Like all the collections of the project Who’s That Nude In The Living Room, the photographs of the Pandemonium collection are made up of everyday people, people who have not been cast, people of all ages, all morphologies, all origins. For each person we have kept a photograph that has been published, that has not been retouched.
What does the title of the collection mean?
The title Pandemonium comes from the Greek, it was the capital of the underworld. It amused me to imagine that all these people who came to liberate themselves, to accept themselves by posing naked, would deserve to be demons of the underworld in the eyes of some puritans.
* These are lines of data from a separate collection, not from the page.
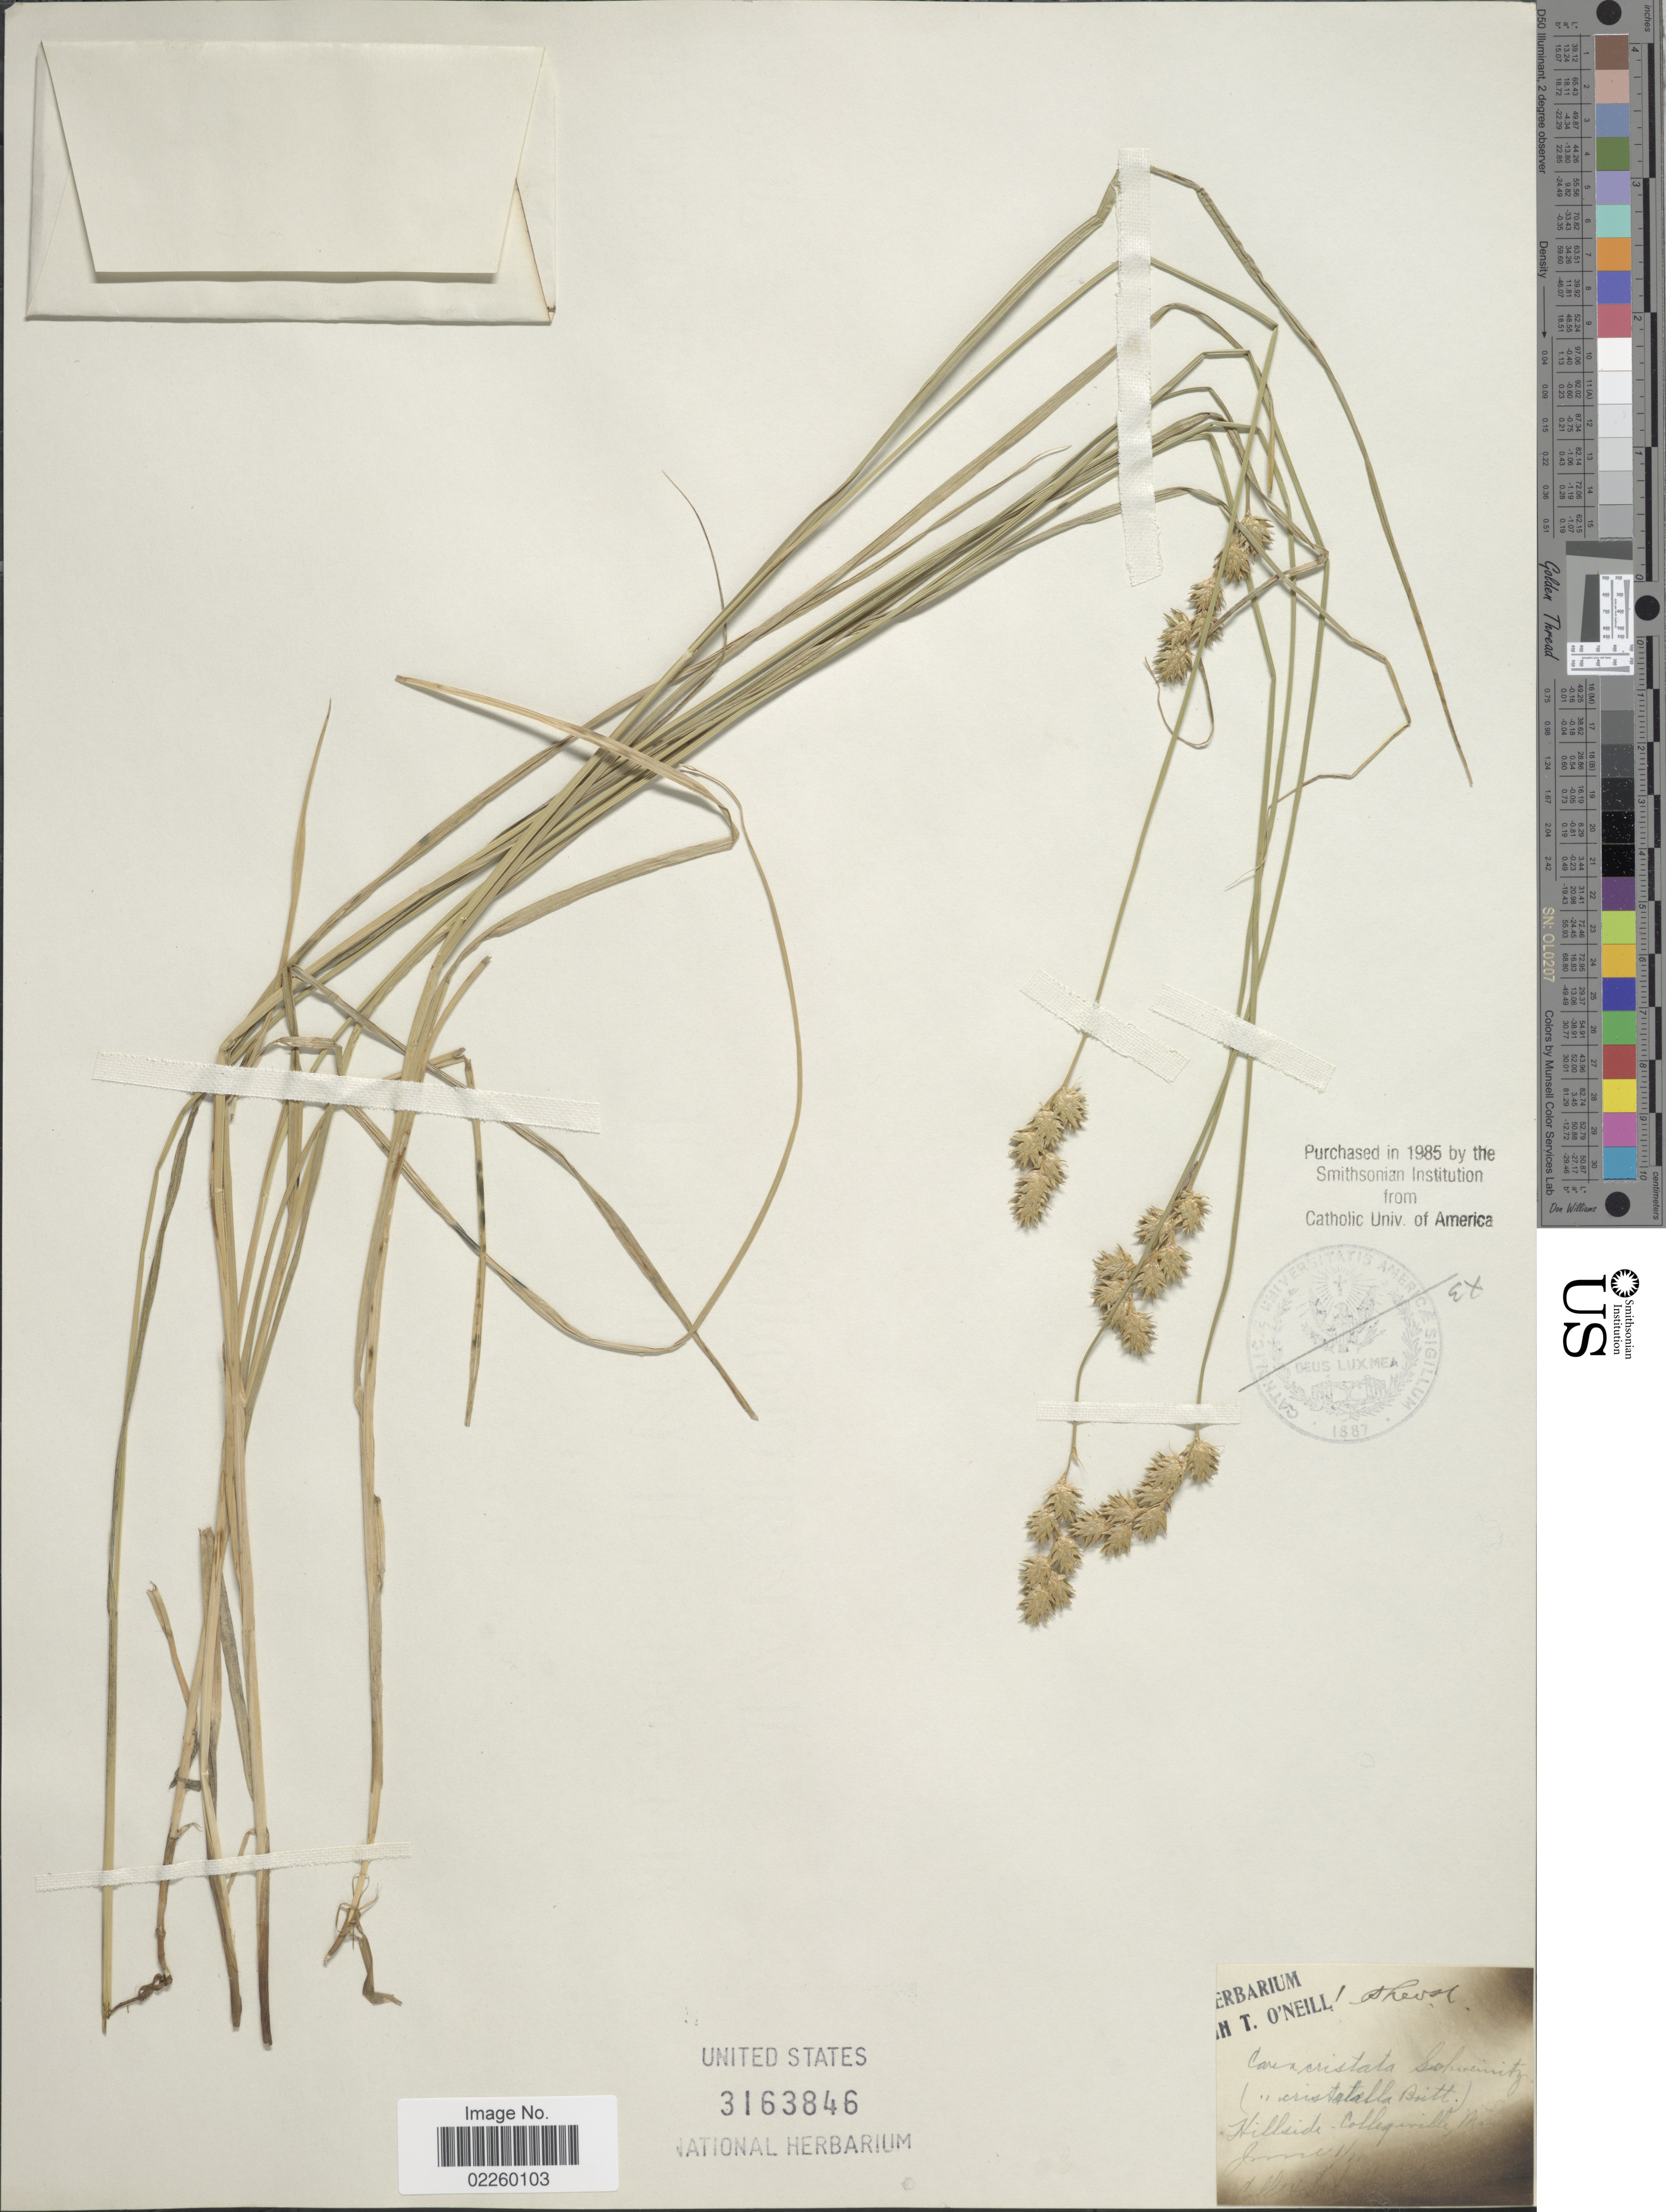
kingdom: Plantae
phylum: Tracheophyta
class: Liliopsida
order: Poales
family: Cyperaceae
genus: Carex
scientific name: Carex cristatella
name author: Britton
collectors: J. Hansen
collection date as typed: Transcribed d/m/y: 1/6/11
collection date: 1911-06-01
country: United States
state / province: Minnesota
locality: Hillside - Collegeville, Minn.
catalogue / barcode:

Why did you decide to create a collection using the codes of classical painting?
When I decided to create the Pandemonium collection, I wanted to point out a paradox: in various past eras, the artistic nude was always accepted, but never really welcomed. It was something that was tolerated, that was accepted in the eyes of a society that was much more puritanical in its morals than today’s society.
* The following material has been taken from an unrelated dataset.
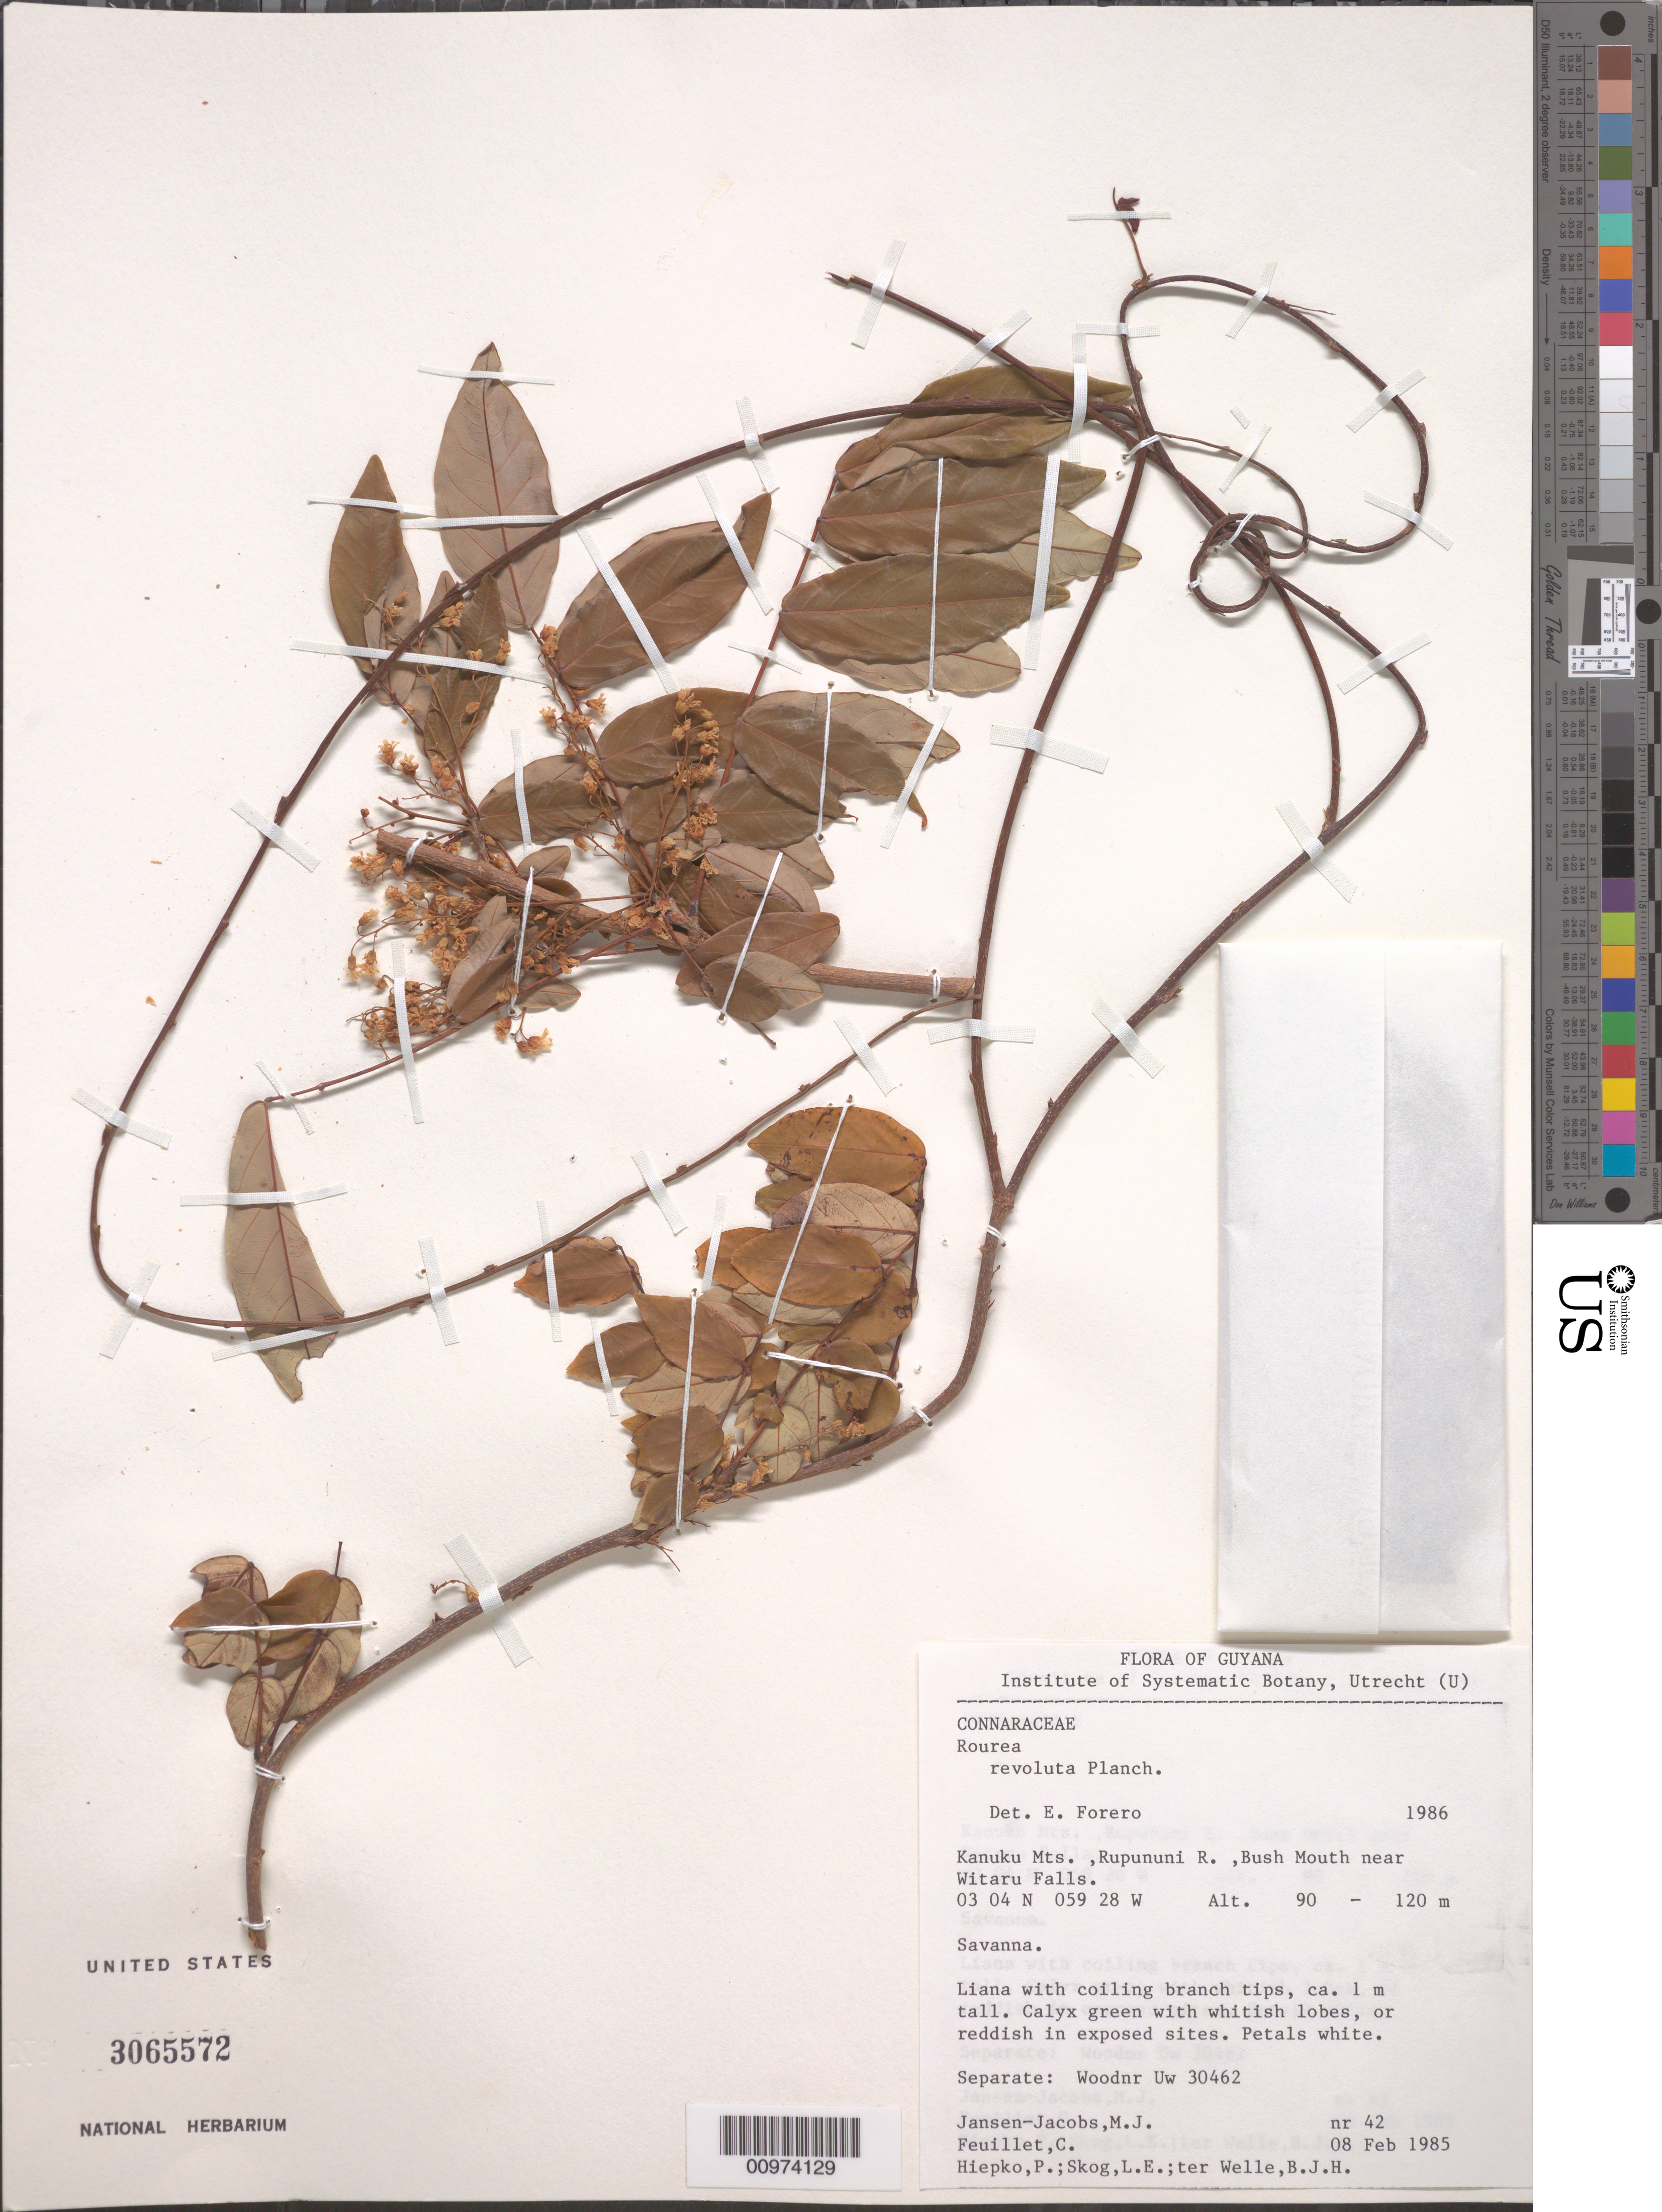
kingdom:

In our current society, we have liberated sexuality, the place of the body, nudity, and yet the artistic nude is still disturbing. It doesn’t really disturb others, it disturbs on a personal basis. We won’t talk about it, we won’t pose, dare, hide, as if there was something taboo, dirty, almost demonic.
And that’s why I really wanted to take up and underline that the artistic nude was the point of symmetry between the different eras. In all cases, it was tolerated, but often not necessarily accepted, regardless of the mores of the society.
Why did you title these works in Latin?
In the Pandemonium collection, I decided to title the whole collection in Latin to recall the classical universe of past eras. I didn’t want to talk about the Renaissance or the 18th century in particular, I also had references to ancient Greece or Rome, and the language that seemed common to all these periods was classical Latin. So we decided to take this reference with each title in Latin, which has a real meaning, which is declined, as it should be, and which will really, according to me, bring an explanation and a superior intensity to the work.
Who were your reference masters?
When I started this collection, I looked a lot at classical painting. I had studied it a little earlier, but it was important for me to go back and look at the lightings of Rembrandt, Caravaggio, Rubens. I didn’t necessarily want to copy precisely this or that great painter, but I wanted to be inspired by the lightings that could be found more classically in painting.
How did you obtain this painting-like rendering? By retouching?
No, it’s not retouching. The idea is to keep the photo as authentic as possible. We worked mainly on light effects, on the rendering of the digital negative, but we did not make any adaptation in each photo. When we do retouching, we look at our image and we work, modify the pixels manually. Here, the idea is to have a global rendering that adapts in all cases to all the models, and to have this effect directly at the shooting.
Can you tell us about some photos you particularly like?
There are a lot of pictures in the Pandemonium collection that I really like, it’s always hard to choose a few.
Maybe the first one I want to tell you about would be Mutabilis – F0313. It’s a photo I like a lot, because it reconciles the classicism of painting with one of the strengths of photography which is to give movement. Her hair evokes a cry of liberation where she breaks all the barriers, all that was imposed on her throughout her young life, by freeing herself, and by going to the back with this movement of hair that I particularly like.
The second photo I’d like to talk about is H0314 – Pirata. It is a photo that I particularly appreciate for its dreamlike flights of fancy. When I see this photo, even though he is in front of curtains, in a studio, I imagine a 19th century pirate on his ship on the Bahamas islands. It could be a member of Captain James Flint’s crew. I see him climbing the ropes with his lookouts. I see it by his posture, by his attitude, by his tattoos. It’s a photo that takes me on a journey and I love it.
The last picture I would like to tell you about is F0421 – Harmonia. This is a photo I really like for its aestheticism. I found that it is very close to classical painting, which was my goal. There is a modern beauty, a more classical sensuality of the more rounded women, a very milky skin. I think that’s what I had in mind when I was making the Pandemonium collection, and I think it’s a perfect representation of what I wanted to do at the very beginning.
How do you like to see the photographs from the Pandemonium collection displayed?
When you exhibit a print from the Pandemonium photograph, what I find interesting is to combine, as the series does, the modern and the old, and therefore to go for a slightly different frame, very baroque, very golden, possibly silver, which will enhance the colors and the image. In my opinion, what would be even nicer is to go to flea markets, to antique shops to find old frames, which will combine the old and the new, the classicism and the modernity. I think that’s really one of the coolest ways to display these photographs.
I think it’s a photograph that can, of course, be displayed in a more classic interior, but also in something very modern. It’s going to be able to stand out, but fit in perfectly.